[EXERCISES TO COMPLETE]
(1) In the Cymbalta post, please switch "GAD" to "generalized anxiety disorder" and write out the passage starting with "Lilly's drug Cymbalta" and going on through "the press release!".
(2) In the Cymbalta post, why does Mack see the vague diagnostic criteria for GAD as a problem? Answer in one to three sentences.

*** EXCERPTED TEXT ***

Now that Cymbalta has been FDA-approved for generalized anxiety disorder, Mack wonders if some disease mongering is on the way, and he notes that the diagnostic criteria for GAD are fairly vague, which makes it much easier to foist the idea that untold millions of Americans are suffering from GAD. I'd love to see Lilly's sales scripts for the new GAD indication -- if they're anything like the sales tactics for Zyprexa, look for the rate of prescriptions for GAD to skyrocket.

Monday, February 26, 2007

Cymbalta for GAD: Repeating the Pattern

Lilly's drug Cymbalta (duloxetine, aka Yentreve) was approved by the FDA as a treatment for generalized anxiety disorder today.

Is this good for people with GAD? Is this good for Lilly? Are there any academic cheerleaders in the house?

People with GAD: Sometimes a medication really does a good job in treating symptoms and sometimes there are red flags that the science does not match the marketing. In this case, it took very little digging to find a red flag – just read the press release!

*** End of EXCERPTED TEXT ***
*** DATA LISTING ***

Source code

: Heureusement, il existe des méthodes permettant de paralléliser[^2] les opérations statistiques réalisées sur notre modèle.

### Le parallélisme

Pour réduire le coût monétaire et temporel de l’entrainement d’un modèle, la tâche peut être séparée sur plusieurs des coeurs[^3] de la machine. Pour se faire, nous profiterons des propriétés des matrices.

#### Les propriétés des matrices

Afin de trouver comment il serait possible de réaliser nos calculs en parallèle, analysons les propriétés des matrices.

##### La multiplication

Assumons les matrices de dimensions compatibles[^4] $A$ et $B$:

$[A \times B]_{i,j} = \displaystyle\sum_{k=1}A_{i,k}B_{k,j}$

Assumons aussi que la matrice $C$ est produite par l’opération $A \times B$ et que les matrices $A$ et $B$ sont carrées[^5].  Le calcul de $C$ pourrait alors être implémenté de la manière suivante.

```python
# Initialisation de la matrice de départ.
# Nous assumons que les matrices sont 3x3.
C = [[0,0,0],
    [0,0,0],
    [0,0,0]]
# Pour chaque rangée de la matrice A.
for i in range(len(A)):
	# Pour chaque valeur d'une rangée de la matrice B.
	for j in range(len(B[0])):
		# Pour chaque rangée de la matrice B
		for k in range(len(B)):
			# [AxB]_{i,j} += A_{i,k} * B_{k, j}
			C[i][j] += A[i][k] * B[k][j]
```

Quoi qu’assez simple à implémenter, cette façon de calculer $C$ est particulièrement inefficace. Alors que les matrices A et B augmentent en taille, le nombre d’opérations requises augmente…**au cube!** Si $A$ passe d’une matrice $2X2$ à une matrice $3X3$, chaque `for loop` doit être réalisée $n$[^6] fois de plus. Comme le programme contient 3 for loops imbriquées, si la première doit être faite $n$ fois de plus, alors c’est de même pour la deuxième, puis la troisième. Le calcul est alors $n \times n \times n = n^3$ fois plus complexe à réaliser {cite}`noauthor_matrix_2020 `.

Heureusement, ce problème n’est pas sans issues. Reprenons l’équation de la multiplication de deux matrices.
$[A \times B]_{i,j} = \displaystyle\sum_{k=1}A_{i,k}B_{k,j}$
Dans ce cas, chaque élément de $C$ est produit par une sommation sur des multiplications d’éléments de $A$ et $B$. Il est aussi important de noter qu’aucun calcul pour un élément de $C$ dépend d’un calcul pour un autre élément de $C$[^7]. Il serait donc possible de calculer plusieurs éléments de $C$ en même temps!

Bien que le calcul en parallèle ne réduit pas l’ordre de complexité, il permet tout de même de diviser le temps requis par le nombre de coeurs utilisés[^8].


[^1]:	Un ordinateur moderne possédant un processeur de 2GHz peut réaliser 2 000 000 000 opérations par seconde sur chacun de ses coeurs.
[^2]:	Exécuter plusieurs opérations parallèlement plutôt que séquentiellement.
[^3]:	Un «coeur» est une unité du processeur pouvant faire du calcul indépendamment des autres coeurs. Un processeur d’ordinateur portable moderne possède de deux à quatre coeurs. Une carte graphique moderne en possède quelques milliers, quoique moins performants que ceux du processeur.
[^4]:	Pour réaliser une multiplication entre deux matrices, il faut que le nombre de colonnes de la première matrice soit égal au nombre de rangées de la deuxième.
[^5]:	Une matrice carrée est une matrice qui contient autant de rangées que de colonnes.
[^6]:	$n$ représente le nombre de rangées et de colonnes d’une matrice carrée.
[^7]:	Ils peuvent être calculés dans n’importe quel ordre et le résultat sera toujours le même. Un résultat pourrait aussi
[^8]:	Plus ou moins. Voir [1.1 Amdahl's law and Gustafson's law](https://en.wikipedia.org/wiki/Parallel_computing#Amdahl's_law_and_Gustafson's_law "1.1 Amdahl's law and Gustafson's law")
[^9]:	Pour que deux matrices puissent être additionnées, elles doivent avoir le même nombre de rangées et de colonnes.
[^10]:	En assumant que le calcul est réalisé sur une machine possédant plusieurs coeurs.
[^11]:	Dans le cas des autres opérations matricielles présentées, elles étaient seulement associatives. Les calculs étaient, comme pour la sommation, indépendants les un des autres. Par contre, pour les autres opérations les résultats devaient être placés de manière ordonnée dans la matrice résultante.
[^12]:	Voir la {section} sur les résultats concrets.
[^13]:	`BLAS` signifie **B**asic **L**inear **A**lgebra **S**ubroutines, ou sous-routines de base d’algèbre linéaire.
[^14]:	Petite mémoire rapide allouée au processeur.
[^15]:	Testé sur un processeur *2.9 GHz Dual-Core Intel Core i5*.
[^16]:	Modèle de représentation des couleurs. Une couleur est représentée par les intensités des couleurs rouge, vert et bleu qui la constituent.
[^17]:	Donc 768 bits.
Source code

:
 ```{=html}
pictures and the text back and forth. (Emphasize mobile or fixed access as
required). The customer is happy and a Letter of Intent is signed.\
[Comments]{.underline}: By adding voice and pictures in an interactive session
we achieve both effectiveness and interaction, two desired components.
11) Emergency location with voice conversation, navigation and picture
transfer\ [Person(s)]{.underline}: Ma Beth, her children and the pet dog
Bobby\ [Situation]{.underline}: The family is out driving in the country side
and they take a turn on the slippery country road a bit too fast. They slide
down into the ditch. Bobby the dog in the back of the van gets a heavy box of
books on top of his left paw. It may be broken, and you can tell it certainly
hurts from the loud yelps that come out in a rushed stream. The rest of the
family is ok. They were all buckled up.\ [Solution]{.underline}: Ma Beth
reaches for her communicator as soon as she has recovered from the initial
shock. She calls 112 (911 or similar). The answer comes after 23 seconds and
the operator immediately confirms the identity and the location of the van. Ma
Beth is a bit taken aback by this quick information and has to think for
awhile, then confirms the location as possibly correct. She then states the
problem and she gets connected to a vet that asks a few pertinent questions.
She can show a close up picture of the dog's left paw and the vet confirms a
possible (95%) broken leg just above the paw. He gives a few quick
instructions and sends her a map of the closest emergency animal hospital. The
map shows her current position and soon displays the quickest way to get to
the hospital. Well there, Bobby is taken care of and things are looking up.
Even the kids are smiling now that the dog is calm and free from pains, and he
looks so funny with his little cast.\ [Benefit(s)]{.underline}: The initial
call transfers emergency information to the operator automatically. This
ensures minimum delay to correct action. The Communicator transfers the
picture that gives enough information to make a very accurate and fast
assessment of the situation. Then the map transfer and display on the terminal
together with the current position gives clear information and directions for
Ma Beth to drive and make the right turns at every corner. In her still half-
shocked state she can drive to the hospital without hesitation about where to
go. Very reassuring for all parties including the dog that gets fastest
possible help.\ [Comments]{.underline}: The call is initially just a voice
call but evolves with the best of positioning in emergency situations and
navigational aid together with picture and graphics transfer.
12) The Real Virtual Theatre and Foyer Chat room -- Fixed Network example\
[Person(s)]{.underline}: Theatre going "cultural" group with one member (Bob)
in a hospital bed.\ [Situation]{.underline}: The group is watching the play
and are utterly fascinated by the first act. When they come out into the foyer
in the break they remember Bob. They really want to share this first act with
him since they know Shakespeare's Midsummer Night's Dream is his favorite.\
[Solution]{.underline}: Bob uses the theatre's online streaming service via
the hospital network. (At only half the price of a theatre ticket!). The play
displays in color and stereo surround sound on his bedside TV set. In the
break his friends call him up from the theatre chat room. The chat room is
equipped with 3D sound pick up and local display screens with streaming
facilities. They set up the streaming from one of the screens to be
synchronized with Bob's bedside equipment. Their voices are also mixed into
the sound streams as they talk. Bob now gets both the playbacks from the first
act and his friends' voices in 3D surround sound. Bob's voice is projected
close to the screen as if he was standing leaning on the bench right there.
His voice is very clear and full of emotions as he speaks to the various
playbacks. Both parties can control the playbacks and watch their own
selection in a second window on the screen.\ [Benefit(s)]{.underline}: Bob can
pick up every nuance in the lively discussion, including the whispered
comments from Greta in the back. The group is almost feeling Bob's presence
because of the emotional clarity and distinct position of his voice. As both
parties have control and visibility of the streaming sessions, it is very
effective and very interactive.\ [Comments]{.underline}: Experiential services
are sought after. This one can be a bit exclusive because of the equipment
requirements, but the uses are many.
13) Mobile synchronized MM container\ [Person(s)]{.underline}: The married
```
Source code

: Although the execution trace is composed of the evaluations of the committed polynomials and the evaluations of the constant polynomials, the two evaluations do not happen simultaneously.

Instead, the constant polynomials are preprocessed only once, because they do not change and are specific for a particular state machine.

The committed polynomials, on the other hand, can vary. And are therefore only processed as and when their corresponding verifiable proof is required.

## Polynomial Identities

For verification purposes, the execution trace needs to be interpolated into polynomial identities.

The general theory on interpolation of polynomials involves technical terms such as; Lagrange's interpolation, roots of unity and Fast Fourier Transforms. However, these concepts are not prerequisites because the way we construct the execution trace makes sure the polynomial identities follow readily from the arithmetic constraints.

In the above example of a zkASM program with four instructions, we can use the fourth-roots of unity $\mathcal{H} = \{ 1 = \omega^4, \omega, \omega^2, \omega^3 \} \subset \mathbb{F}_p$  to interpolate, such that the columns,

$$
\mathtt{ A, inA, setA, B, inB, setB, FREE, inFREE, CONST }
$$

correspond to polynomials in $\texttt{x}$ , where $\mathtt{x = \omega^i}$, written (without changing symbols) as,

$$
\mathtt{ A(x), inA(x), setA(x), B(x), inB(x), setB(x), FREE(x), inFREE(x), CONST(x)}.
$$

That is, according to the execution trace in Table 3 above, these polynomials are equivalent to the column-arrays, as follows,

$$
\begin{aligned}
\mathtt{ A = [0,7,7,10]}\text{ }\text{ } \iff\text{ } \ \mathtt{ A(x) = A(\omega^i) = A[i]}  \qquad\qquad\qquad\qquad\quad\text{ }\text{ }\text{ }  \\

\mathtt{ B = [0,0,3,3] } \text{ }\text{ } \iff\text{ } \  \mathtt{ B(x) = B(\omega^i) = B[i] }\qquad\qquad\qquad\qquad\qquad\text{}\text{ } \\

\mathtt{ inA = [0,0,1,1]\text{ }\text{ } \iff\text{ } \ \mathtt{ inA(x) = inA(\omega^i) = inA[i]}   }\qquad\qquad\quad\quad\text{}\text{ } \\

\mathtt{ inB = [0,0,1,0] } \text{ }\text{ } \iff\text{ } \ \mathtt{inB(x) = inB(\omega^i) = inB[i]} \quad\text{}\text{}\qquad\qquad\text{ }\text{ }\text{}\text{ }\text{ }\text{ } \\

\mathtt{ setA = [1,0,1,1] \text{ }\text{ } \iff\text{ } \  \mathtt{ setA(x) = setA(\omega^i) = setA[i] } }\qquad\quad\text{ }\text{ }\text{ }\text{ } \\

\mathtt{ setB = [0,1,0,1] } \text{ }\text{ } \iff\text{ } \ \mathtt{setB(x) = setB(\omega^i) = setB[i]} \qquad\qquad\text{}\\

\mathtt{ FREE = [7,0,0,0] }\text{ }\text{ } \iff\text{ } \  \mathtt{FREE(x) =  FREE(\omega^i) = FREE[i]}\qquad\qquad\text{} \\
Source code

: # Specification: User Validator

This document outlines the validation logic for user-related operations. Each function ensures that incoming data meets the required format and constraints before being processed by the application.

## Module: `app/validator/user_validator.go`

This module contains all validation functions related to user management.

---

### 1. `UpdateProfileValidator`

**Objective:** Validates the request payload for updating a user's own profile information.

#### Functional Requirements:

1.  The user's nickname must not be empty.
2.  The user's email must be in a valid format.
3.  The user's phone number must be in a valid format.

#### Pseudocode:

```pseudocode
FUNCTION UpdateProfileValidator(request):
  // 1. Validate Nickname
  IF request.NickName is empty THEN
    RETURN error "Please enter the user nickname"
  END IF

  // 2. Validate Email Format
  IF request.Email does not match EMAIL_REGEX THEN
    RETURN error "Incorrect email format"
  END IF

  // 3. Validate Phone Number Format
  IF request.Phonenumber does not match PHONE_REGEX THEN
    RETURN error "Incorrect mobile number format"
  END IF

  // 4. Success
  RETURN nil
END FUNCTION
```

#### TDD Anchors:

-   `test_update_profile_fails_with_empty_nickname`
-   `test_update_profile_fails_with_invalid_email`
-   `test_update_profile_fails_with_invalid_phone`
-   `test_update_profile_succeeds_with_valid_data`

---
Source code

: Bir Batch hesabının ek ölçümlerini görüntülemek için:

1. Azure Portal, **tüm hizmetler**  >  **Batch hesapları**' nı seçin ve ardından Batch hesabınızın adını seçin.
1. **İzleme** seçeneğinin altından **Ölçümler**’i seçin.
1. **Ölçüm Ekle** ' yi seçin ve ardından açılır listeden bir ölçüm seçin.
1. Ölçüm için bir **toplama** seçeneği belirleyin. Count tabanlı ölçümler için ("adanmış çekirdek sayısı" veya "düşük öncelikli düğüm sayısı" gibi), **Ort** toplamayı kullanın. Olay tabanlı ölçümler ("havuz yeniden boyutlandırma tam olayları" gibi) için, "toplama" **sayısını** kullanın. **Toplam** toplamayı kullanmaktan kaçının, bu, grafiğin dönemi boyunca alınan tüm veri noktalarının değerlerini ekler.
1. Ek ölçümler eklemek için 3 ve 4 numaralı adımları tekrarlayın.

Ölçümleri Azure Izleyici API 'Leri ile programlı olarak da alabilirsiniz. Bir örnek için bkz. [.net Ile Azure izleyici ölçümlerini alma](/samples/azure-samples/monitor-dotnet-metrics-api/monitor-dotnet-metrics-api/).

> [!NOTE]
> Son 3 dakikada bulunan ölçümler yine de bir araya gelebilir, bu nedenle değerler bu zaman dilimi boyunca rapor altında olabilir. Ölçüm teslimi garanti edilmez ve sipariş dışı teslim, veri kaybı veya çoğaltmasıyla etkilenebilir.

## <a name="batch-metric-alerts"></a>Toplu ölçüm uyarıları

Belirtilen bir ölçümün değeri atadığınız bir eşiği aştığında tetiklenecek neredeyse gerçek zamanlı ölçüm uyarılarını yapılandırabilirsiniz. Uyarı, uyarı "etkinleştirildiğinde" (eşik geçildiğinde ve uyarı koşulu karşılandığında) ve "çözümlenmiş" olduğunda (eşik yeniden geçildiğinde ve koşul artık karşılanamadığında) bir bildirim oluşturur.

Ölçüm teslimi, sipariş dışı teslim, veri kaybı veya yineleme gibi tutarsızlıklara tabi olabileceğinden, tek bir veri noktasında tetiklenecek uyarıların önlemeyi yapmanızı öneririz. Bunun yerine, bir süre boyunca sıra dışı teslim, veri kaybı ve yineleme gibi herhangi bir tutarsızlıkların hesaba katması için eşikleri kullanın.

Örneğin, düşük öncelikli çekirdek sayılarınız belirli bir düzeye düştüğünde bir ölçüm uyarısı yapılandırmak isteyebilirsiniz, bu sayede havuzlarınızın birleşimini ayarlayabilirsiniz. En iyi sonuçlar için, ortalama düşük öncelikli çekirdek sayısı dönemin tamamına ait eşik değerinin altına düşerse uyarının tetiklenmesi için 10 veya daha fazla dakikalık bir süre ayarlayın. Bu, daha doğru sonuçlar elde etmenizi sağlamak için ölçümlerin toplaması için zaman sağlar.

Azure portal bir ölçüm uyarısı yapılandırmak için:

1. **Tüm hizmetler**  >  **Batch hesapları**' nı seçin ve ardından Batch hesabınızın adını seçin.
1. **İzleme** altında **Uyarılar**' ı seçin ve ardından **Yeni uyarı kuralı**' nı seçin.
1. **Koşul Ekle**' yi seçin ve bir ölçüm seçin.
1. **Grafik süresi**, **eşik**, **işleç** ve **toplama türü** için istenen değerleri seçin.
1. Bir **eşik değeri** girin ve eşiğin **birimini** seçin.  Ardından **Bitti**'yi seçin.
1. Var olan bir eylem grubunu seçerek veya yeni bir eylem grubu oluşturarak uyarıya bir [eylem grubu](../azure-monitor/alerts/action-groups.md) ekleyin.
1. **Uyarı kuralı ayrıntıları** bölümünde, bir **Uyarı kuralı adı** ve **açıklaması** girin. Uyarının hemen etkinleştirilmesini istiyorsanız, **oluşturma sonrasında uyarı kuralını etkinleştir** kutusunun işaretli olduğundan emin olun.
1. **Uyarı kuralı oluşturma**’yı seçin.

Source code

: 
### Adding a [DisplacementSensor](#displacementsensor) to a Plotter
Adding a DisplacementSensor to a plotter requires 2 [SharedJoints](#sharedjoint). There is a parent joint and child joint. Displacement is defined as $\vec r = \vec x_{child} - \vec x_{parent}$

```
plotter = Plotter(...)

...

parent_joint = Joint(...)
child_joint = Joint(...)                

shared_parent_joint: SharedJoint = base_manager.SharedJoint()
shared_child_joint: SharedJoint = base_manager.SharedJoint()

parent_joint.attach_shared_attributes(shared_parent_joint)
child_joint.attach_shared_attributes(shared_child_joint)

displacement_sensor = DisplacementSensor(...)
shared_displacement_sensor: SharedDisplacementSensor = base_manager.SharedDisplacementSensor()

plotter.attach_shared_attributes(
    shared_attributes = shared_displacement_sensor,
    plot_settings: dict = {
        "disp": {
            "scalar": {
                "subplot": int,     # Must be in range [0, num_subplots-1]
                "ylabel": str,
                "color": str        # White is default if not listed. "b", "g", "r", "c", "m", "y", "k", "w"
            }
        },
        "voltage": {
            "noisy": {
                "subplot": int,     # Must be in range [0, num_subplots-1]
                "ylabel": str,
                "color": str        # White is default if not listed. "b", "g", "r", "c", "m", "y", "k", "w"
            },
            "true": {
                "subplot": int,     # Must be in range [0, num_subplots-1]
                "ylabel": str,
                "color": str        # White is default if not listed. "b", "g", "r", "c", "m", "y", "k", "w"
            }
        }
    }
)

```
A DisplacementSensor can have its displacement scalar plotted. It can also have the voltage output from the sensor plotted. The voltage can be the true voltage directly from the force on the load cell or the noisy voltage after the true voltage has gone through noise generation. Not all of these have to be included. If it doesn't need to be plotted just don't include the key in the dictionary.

*** End of DATA LISTING ***

[OUTPUTS IN ORDER]
(1)
Lilly's drug Cymbalta (duloxetine, aka Yentreve) was approved by the FDA as a treatment for generalized anxiety disorder today.

Is this good for people with generalized anxiety disorder? Is this good for Lilly? Are there any academic cheerleaders in the house?

People with generalized anxiety disorder: Sometimes a medication really does a good job in treating symptoms and sometimes there are red flags that the science does not match the marketing. In this case, it took very little digging to find a red flag – just read the press release!

(2) Vague criteria make it much easier to push the idea that untold millions of Americans suffer from GAD. With Cymbalta now approved for GAD, he thinks this could open the way to disease mongering.